Le monde s’effondre autour de lui depuis qu’il a reçu, voilà trois semaines, une obligation de quitter le territoire français (OQTF) pour retourner au Cameroun. « On m’a expliqué que j’étais une menace à l’ordre public. Mon passé me rattrape car j’ai fait de la prison en 2015 pour escroquerie. Mais j’ai purgé ma peine, j’ai une nouvelle vie aujourd’hui », poursuit-il, encore hagard.
L’un des objectifs annoncés par le ministre de l’Intérieur, Bruno Retailleau, est d’allonger la durée légale de rétention en CRA de 90 à 210 jours. Or, « la précarité est terrible ici. Que ce soit pour les retenus ou pour les agents qui travaillent, il faut du changement », observe le sénateur Pascal Savoldelli, qui appelle à une réhabilitation. […] « Sommes-nous dans le domaine de la rétention et dans le domaine du pénal dans ce CRA ? Nous basculons vers une équation injustifiée entre immigré et insécurité. »
Un engrenage infernal pour les travailleurs immigrés
À l’origine, les CRA ont été bâtis pour des durées de rétention de quelques jours. Mais ces lieux ne correspondent plus du tout à leur vocation initiale. « Ces centres ne sont plus uniquement des lieux de passage, ils sont devenus des annexes des prisons où l’on peut rester parfois plusieurs mois », dénonce le sénateur Ian Brossat,
« Nous avons besoin d’une politique d’immigration qui traite concrètement les problèmes au lieu de se servir des personnes migrantes comme des boucs émissaires permanents », remarque Ian Brossat.

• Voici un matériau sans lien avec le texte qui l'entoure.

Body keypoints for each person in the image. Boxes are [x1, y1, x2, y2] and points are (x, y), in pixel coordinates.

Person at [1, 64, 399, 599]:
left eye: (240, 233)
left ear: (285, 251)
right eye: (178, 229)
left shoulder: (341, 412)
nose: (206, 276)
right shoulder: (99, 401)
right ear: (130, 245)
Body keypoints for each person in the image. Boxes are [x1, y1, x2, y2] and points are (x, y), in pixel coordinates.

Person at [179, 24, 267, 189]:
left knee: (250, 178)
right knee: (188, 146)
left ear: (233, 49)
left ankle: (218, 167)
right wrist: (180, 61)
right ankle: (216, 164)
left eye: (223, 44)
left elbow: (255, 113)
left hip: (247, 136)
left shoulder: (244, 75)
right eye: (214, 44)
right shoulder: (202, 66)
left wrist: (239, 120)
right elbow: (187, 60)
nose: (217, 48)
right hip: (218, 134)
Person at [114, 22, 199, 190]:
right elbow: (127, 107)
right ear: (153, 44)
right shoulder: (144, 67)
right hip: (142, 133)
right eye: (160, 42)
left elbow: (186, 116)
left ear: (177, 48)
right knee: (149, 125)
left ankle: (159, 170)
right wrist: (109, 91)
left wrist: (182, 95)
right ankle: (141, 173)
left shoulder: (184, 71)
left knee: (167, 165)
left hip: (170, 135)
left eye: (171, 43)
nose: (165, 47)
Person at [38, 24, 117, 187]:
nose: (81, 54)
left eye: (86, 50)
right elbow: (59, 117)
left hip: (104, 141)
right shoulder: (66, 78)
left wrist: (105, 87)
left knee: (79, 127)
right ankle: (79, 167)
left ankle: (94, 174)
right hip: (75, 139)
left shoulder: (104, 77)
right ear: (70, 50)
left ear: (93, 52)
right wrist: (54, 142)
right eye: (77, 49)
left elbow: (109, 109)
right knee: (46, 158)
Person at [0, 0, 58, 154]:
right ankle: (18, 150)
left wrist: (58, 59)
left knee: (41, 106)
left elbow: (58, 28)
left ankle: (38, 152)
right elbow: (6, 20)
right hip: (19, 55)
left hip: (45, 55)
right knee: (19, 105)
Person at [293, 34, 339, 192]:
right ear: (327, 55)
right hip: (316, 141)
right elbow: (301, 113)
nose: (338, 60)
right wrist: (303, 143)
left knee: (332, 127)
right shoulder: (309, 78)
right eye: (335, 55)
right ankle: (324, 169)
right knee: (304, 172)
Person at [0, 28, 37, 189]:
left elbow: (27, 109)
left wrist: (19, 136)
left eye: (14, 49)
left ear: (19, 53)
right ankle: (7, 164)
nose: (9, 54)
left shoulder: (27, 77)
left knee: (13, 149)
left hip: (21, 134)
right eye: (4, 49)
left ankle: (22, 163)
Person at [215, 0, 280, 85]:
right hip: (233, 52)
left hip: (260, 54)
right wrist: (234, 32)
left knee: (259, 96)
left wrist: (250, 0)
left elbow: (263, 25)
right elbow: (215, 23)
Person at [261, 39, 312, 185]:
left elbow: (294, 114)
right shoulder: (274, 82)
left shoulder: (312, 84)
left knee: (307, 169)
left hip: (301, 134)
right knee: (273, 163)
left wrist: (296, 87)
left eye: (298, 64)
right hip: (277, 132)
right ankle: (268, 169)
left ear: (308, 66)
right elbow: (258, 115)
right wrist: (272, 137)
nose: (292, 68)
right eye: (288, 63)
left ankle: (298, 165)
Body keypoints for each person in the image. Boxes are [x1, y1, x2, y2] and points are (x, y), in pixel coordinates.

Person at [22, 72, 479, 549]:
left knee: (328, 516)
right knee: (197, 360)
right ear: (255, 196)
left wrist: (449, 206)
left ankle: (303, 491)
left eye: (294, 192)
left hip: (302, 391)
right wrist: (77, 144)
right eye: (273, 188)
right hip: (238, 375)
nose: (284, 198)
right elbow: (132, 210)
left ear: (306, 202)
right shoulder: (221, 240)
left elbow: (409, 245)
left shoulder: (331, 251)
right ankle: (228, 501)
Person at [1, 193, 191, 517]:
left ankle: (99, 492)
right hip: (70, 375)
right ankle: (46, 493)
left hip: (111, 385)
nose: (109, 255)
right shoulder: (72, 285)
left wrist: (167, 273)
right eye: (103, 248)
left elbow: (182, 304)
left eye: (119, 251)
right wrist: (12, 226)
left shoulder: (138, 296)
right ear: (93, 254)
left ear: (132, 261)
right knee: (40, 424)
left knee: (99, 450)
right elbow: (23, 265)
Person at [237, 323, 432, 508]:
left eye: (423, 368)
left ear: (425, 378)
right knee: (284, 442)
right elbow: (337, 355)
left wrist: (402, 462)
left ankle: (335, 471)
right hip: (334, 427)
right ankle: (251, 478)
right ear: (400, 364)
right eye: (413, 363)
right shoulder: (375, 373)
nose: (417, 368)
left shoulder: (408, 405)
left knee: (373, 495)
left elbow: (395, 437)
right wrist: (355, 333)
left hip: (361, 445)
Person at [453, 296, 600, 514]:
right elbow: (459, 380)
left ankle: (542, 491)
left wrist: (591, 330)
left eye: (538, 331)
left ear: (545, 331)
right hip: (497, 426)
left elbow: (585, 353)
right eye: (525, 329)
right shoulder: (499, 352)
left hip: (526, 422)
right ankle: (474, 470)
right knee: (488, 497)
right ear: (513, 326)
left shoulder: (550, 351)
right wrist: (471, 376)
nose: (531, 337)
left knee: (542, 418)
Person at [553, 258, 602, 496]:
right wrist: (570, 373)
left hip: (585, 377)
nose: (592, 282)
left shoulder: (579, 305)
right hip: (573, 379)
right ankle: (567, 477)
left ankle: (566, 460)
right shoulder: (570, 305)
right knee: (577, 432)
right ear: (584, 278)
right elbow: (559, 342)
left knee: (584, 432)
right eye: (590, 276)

« Le discours actuel sur l’immigration consiste à voir ces personnes uniquement comme des sources de problèmes et non d’enrichissement pour la société. Le ministre de l’Intérieur reprend la rhétorique de l’extrême droite. Nous ne pouvons pas laisser passer cela », enchaîne Pascal Savoldelli.
Dans les couloirs glacés, certains s’échangent des sourires et tentent de s’occuper comme ils peuvent devant les chaînes d’information.